By Kathleen Stocking
When the world spins out of control, which it does sometimes or seems to do sometimes, and in the last year, the last decade — what with species extinction and climate change and children in cages at the border and migrants drowning in the Mediterranean as they try to escape drought and famine — when the spinning has been dizzying, then it is good to remember that we are part of a mystery, little bits and pieces made from stars, literally.
There’s a star out my window in the southern sky above the river that runs through Traverse City. It’s Sirius, the brightest star, most visible in the winter at 2 a.m. It’s beautiful, luminous and I’m falling in love with it.
Christmas morning, I talk on the phone to my youngest granddaughter in Connecticut. “Grandma Kathy,” she exclaims. “I’m losing my teeth!” She knows this is news. She says it with surprise and amused joy.
Losing teeth when you’re five is normal. Losing species because human beings are poisoning the planet is not normal. Or, more accurately, is not good for our survival.
Environmental journalist David Quammen, in his 1996 book “The Song of the Dodo,” writes, “Species extinction is central to the question of how Homo sapiens affects its own world.”
What do we need to do to create a livable earth on which our grandchildren can be delighted to discover we are all made from stardust?
This summer in Traverse City I saw municipal workers spraying pesticides around lampposts to kill weeds, pesticides that would find their way into the river and the bay. The reason for this custom — the Cherry Festival, keeping up appearances – was explained to me, but I couldn’t help clinging to the heretical notion that the right amount of poison in the water our children swim in is none.
There’s a young man, Scott Mills, not far from here, in Maple City, who has a blog called Polylith in which he addresses the cognitive dissonance of these times. “That woozy rumble we feel? It’s not just the climatic plates slipping, but on an intersecting plane, it may be capitalism breaking up as it is pulled beneath the faintly glowing stratum of the Anthropocene.”

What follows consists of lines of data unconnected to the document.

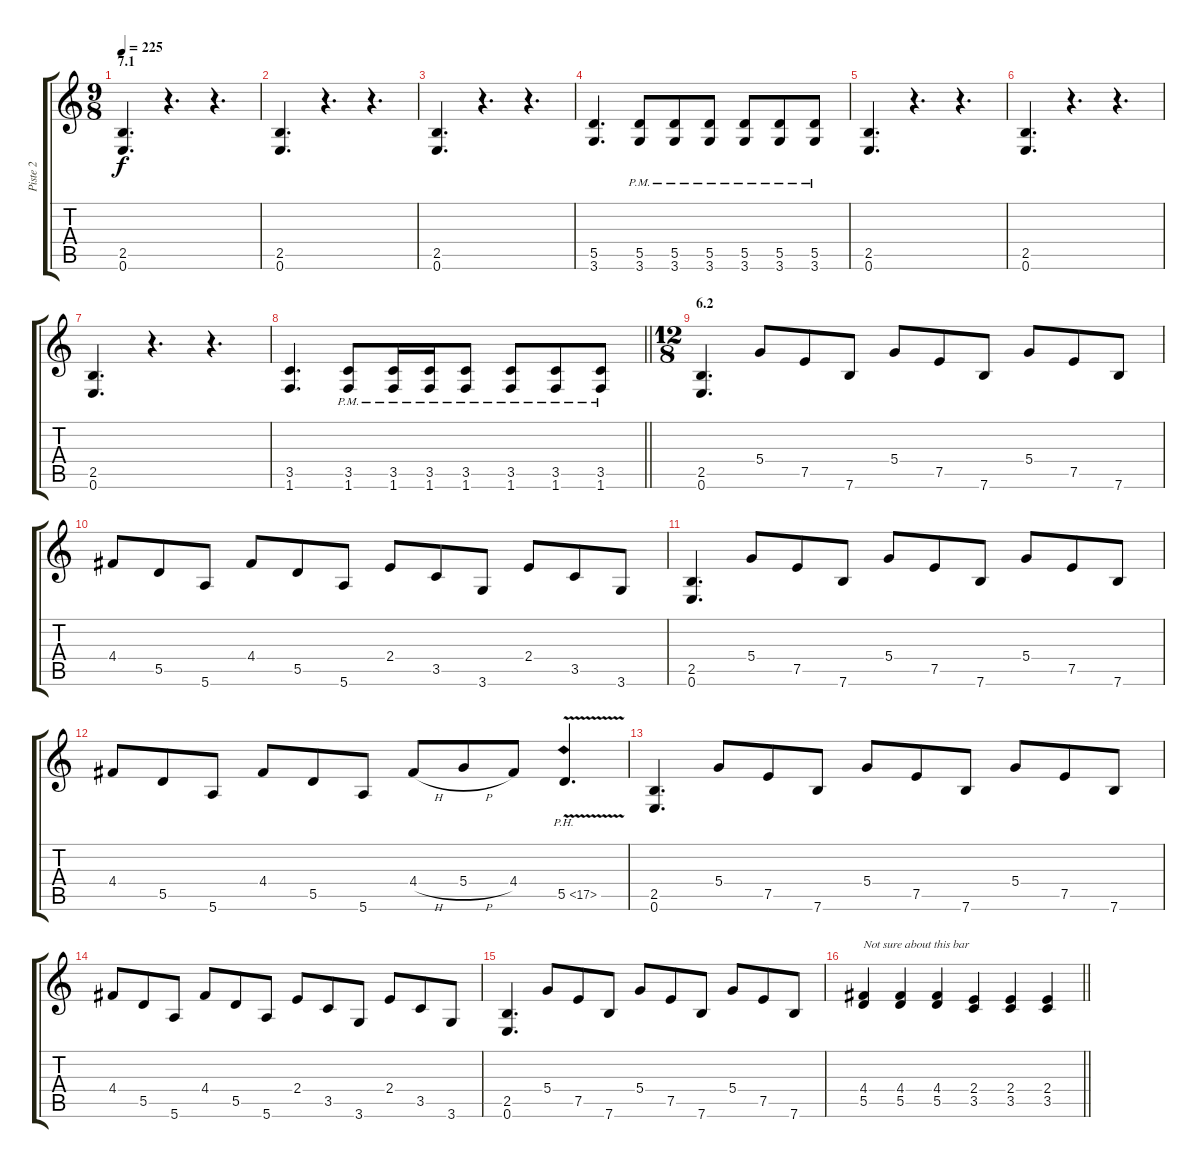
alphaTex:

\track ("Piste 2" "Piste 2") {instrument distortionguitar}
\staff {score tabs}
\tuning (E4 B3 G3 D3 A2 E2) {hide}
\ts (9 8)
\section ("" "7.1")
\tempo 225
\clef g2
\ks c
(2.5 0.6).4{d dy f} r.4{d} r.4{d} |
(2.5 0.6).4{d} r.4{d} r.4{d} |
(2.5 0.6).4{d} r.4{d} r.4{d} |
(5.5 3.6).4{d} (5.5{pm} 3.6{pm}).8 (5.5{pm} 3.6{pm}).8 (5.5{pm} 3.6{pm}).8 (5.5{pm} 3.6{pm}).8 (5.5{pm} 3.6{pm}).8 (5.5{pm} 3.6{pm}).8 |
(2.5 0.6).4{d} r.4{d} r.4{d} |
(2.5 0.6).4{d} r.4{d} r.4{d} |
(2.5 0.6).4{d} r.4{d} r.4{d} |
\barLineRight lightlight
(3.5 1.6).4{d} (3.5{pm} 1.6{pm}).8 (3.5{pm} 1.6{pm}).16 (3.5{pm} 1.6{pm}).16 (3.5{pm} 1.6{pm}).8 (3.5{pm} 1.6{pm}).8 (3.5{pm} 1.6{pm}).8 (3.5{pm} 1.6{pm}).8 |
\ts (12 8)
\section ("" "6.2")
(2.5 0.6).4{d} 5.4.8 7.5.8 7.6.8 5.4.8 7.5.8 7.6.8 5.4.8 7.5.8 7.6.8 |
4.4.8 5.5.8 5.6.8 4.4.8 5.5.8 5.6.8 2.4.8 3.5.8 3.6.8 2.4.8 3.5.8 3.6.8 |
(2.5 0.6).4{d} 5.4.8 7.5.8 7.6.8 5.4.8 7.5.8 7.6.8 5.4.8 7.5.8 7.6.8 |
4.4.8 5.5.8 5.6.8 4.4.8 5.5.8 5.6.8 4.4{h}.8 5.4{h}.8 4.4.8 5.5{ph 12 v}.4{d} |
(2.5 0.6).4{d} 5.4.8 7.5.8 7.6.8 5.4.8 7.5.8 7.6.8 5.4.8 7.5.8 7.6.8 |
4.4.8 5.5.8 5.6.8 4.4.8 5.5.8 5.6.8 2.4.8 3.5.8 3.6.8 2.4.8 3.5.8 3.6.8 |
(2.5 0.6).4{d} 5.4.8 7.5.8 7.6.8 5.4.8 7.5.8 7.6.8 5.4.8 7.5.8 7.6.8 |
\barLineRight lightlight
(4.4 5.5).4{txt "Not sure about this bar"} (4.4 5.5).4 (4.4 5.5).4 (2.4 3.5).4 (2.4 3.5).4 (2.4 3.5).4
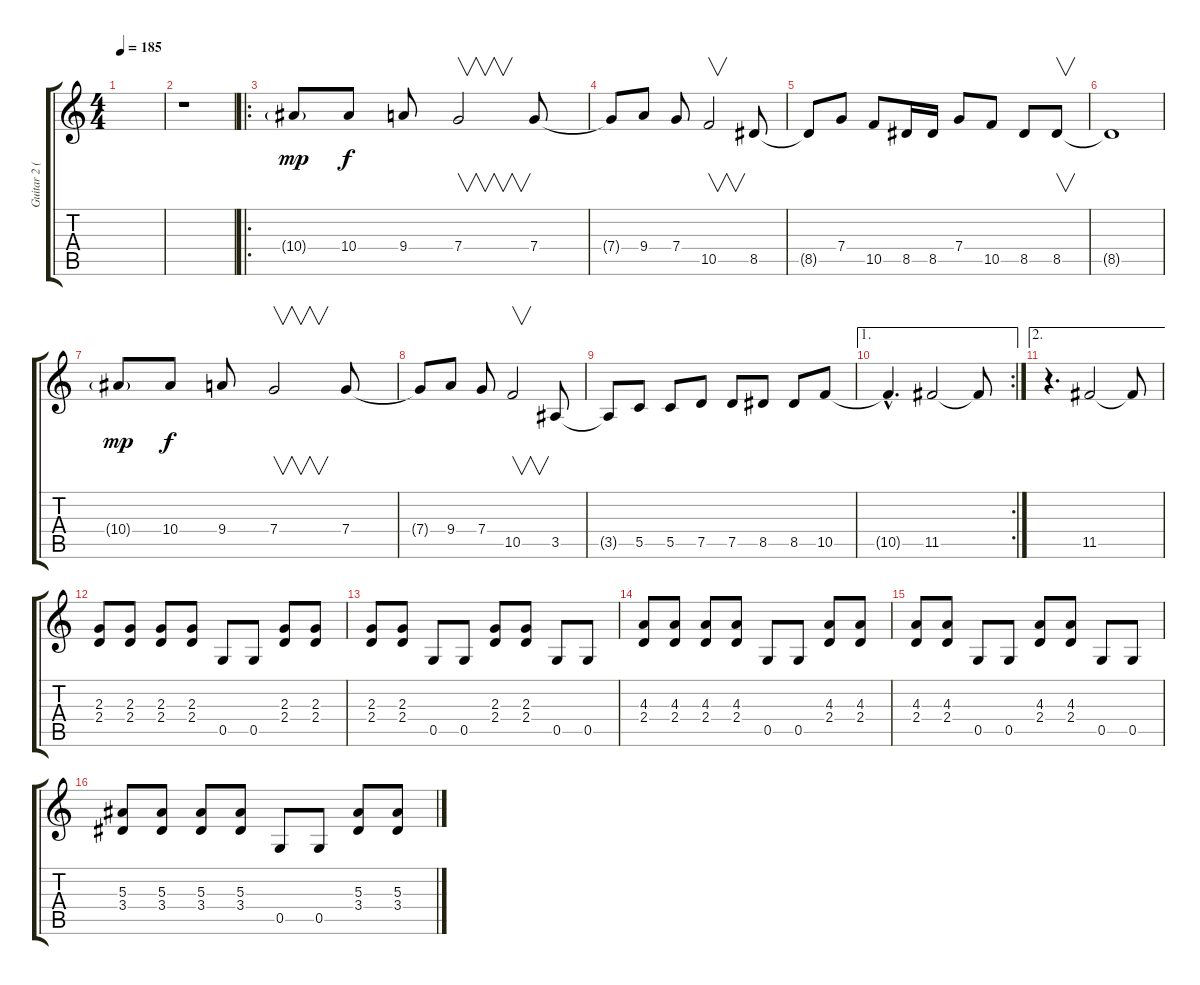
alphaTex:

\track ("Guitar 2 (Lead)" "Guitar 2 (") {instrument distortionguitar}
\staff {score tabs}
\tuning (D4 A3 F3 C3 G2 C2) {hide}
\ts (4 4)
\tempo 185
\clef g2
\ks c
|
r.1 |
\ro
10.4{g}.8{dy mp balance 3} 10.4.8{dy f} 9.4.8 7.4.2{v} 7.4.8 |
7.4{t}.8 9.4.8 7.4.8 10.5.2{v} 8.5.8 |
8.5{t}.8 7.4.8 10.5.8 8.5.16 8.5.16 7.4.8 10.5.8 8.5.8 8.5.8{v} |
8.5{t}.1 |
10.4{g}.8{dy mp} 10.4.8{dy f} 9.4.8 7.4.2{v} 7.4.8 |
7.4{t}.8 9.4.8 7.4.8 10.5.2{v} 3.5.8 |
3.5{t}.8 5.5.8 5.5.8 7.5.8 7.5.8 8.5.8 8.5.8 10.5.8 |
\ae 1
\rc 2
10.5{hac t}.4{d} 11.5.2 11.5{t}.8 |
\ae 2
r.4{d} 11.5.2 11.5{t}.8 |
(2.3 2.4).8{balance 13} (2.3 2.4).8 (2.3 2.4).8 (2.3 2.4).8 0.5.8 0.5.8 (2.3 2.4).8 (2.3 2.4).8 |
(2.3 2.4).8 (2.3 2.4).8 0.5.8 0.5.8 (2.3 2.4).8 (2.3 2.4).8 0.5.8 0.5.8 |
(4.3 2.4).8 (4.3 2.4).8 (4.3 2.4).8 (4.3 2.4).8 0.5.8 0.5.8 (4.3 2.4).8 (4.3 2.4).8 |
(4.3 2.4).8 (4.3 2.4).8 0.5.8 0.5.8 (4.3 2.4).8 (4.3 2.4).8 0.5.8 0.5.8 |
(5.3 3.4).8 (5.3 3.4).8 (5.3 3.4).8 (5.3 3.4).8 0.5.8 0.5.8 (5.3 3.4).8 (5.3 3.4).8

Young people the world over are grasping the loose threads of the logic of customs that still hold sway over the needs of human survival.

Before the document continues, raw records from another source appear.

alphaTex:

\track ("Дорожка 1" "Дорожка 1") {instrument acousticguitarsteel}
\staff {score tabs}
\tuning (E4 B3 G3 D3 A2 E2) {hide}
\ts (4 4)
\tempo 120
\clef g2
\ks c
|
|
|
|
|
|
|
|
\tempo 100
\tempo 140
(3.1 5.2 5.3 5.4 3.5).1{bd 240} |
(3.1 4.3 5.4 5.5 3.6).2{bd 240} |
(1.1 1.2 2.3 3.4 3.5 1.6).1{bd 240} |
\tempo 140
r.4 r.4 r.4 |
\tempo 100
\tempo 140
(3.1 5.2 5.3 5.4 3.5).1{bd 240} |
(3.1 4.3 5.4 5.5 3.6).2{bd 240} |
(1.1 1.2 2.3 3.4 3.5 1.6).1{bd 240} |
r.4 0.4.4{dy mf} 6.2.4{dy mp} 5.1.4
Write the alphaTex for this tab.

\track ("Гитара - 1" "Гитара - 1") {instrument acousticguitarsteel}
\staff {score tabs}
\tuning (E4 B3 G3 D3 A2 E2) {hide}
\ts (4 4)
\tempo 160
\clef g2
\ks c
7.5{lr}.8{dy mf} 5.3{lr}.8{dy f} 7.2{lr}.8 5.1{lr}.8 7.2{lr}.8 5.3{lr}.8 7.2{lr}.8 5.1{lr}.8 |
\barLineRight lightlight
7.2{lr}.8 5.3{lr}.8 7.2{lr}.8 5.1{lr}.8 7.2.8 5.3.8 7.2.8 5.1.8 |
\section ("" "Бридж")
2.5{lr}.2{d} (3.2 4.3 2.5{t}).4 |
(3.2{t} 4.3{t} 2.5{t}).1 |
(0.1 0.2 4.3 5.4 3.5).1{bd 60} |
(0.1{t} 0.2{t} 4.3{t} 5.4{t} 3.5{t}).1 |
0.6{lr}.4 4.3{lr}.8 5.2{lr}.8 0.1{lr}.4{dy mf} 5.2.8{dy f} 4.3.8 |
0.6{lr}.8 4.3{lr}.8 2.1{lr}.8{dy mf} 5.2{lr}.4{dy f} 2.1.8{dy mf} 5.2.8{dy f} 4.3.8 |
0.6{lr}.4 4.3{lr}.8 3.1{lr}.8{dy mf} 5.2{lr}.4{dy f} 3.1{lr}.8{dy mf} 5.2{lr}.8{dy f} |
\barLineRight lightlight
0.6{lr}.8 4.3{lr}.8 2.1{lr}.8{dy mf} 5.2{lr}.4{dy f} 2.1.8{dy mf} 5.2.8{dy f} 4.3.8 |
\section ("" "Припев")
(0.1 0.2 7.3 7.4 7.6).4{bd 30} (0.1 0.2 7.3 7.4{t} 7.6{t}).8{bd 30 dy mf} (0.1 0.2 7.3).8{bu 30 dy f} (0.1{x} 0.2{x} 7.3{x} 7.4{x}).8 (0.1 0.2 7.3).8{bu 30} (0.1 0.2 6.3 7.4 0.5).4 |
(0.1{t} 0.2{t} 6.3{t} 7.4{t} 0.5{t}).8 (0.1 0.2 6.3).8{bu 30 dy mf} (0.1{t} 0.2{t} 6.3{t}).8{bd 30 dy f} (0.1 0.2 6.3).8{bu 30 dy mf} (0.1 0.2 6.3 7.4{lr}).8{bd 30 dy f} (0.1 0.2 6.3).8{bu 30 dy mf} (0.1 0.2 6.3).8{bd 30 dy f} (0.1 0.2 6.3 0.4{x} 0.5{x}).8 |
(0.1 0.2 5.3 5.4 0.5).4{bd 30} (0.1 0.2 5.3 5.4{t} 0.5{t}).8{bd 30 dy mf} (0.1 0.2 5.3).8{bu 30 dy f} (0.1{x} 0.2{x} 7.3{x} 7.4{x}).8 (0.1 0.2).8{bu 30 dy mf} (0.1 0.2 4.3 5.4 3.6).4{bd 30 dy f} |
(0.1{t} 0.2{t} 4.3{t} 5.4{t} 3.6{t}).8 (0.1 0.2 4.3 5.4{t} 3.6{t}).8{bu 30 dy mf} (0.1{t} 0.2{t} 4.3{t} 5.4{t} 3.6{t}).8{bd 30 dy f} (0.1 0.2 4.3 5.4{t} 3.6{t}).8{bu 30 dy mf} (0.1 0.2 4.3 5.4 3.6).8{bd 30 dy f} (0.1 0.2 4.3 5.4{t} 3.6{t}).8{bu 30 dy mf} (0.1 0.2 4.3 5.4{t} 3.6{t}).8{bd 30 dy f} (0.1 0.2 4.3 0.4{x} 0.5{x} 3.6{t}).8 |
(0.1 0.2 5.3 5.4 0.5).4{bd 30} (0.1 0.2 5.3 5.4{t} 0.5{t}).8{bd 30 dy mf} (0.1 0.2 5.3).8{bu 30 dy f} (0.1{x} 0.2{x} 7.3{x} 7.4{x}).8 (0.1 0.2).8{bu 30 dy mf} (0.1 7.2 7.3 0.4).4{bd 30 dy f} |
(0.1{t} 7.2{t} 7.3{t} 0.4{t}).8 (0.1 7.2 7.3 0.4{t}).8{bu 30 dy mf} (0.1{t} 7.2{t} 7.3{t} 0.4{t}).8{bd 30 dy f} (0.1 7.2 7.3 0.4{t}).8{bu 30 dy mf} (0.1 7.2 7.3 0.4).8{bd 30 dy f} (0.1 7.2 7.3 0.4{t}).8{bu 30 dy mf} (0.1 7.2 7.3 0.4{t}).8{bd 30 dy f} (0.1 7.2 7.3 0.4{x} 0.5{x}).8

We need to take responsibility and love each other. That’s what the young man, Yegor Zhukhov, said when he was on trial a few weeks ago and sentenced to four years of silence. Mashen Gessen, The New Yorker writer, has translated his comments.
There’s a photo of Yegor Zhukhov. He’s clear-eyed, intelligent. Like Greta Thunberg. Where are these wonderful young people coming from? They resemble, in the clarity and courage that shines from their faces, Joan of Arc. Their honesty and intelligence, in these times, is a great comfort.